Our first movie this week is a movie that even I had never heard of until I started doing the research for the next movie I’m going to be talking about today. While I was verifying what I remember about that movie from its release in 1986, I discovered I was right and wrong about who distributed that, but happily discovered this film, which was produced by the same company as the other film, and happened to also be the only film distributed by the company who put it out into theatres, which in this case, was the company that produced it.
I’ll try to clear that up a bit.
In the early 1980s, a couple of would-be filmmakers, Robert Burge and Lou Wills, created a production company called Vandom International Pictures, in order to develop and produce independent feature films to be written and directed by Burge. In 1984, they would start production on their first film, an action film that was neither written nor directed by Burge, but if you have the chance to make a movie even if it’s not what you planned on doing first, you take it, because you never know if you’ll get another chance.
The movie, written by former Dean Martin Show and Carol Burnett Show writer Robert Hilliard, was not the kind of movie one would expect from a former writer for Dean Martin and Carol Burnett. Entitled The Milkman, the story told the tale of a New York City district attorney who secretly runs a cocaine-smuggling ring down in Lone Star state. But when one of his nemesis from The Big Apple tries to move in on the operation, the DA quits his job and heads south to keep things intact. Despite their status as first time filmmakers, Burge and Wills were able to sign a couple of name actors to appear in their film. Vince Edwards, best known for his six year run as Dr. Ben Casey on television, would be cast as the DA, while character actor Paul L. Smith, who memorably appeared as Bluto in Robert Altman’s musical version of Popeye, played the gangster who wants to muscle in on the drug operation.
Directed by first-time director Douglas F. Oneans, The Milkman would shoot throughout the Beaumont TX region for four weeks during June and July of 1984. And sometime during post-production, Burge and Wills would change the name of the movie to Sno-Line. That’s Sno, S N O, dash, line. You know, because cocaine.
Along with the new title would come a new teaser poster that would be sent to theatres in hopes of securing some theatrical runs. The poster would belie the main storyline for the movie, by concentrating on four of the supporting characters, making it look like some kind of cross between Miami Vice and some mid-70s pre Smokey and the Bandit Burt Reynolds movie like W.W. and the Dixie Dancekings.
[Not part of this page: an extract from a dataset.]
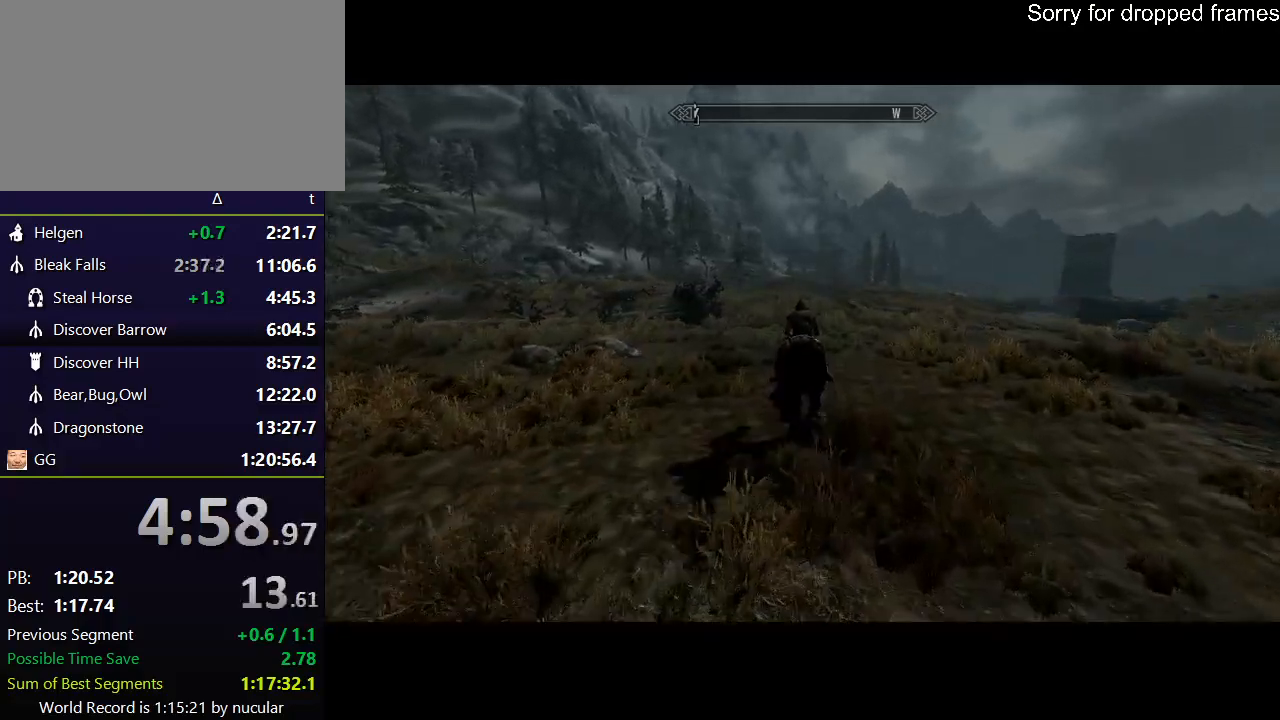
{"keys": ["shift", "w"], "mouse": [], "events": []}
And this is the actual tagline used on the poster:
Frankie wanted fast cars and women.
Victor wanted a fix.
Michael wanted revenge.
And Eddie had a plan.
But it meant taking it on the SNO-LINE.
Yeah, I wouldn’t know what the hell that meant if I was a theatergoer in 1984 or 1985 and saw that poster hanging in the lobby of my local movieplex.
When Vandom completed post-production on the film, they would send screening copies to many of the studio and independent distributors to make a distribution deal, but would receive no bites outside of a video distribution deal with Vestron Video, who themselves would soon enter the theatrical distribution game, but that’s another story for another show. But one of the conditions of the deal Vestron would place on the deal is that Vandom would need to get the film into theatres first. Because theatrical was, and continues to be, an important part of a movie’s life cycle.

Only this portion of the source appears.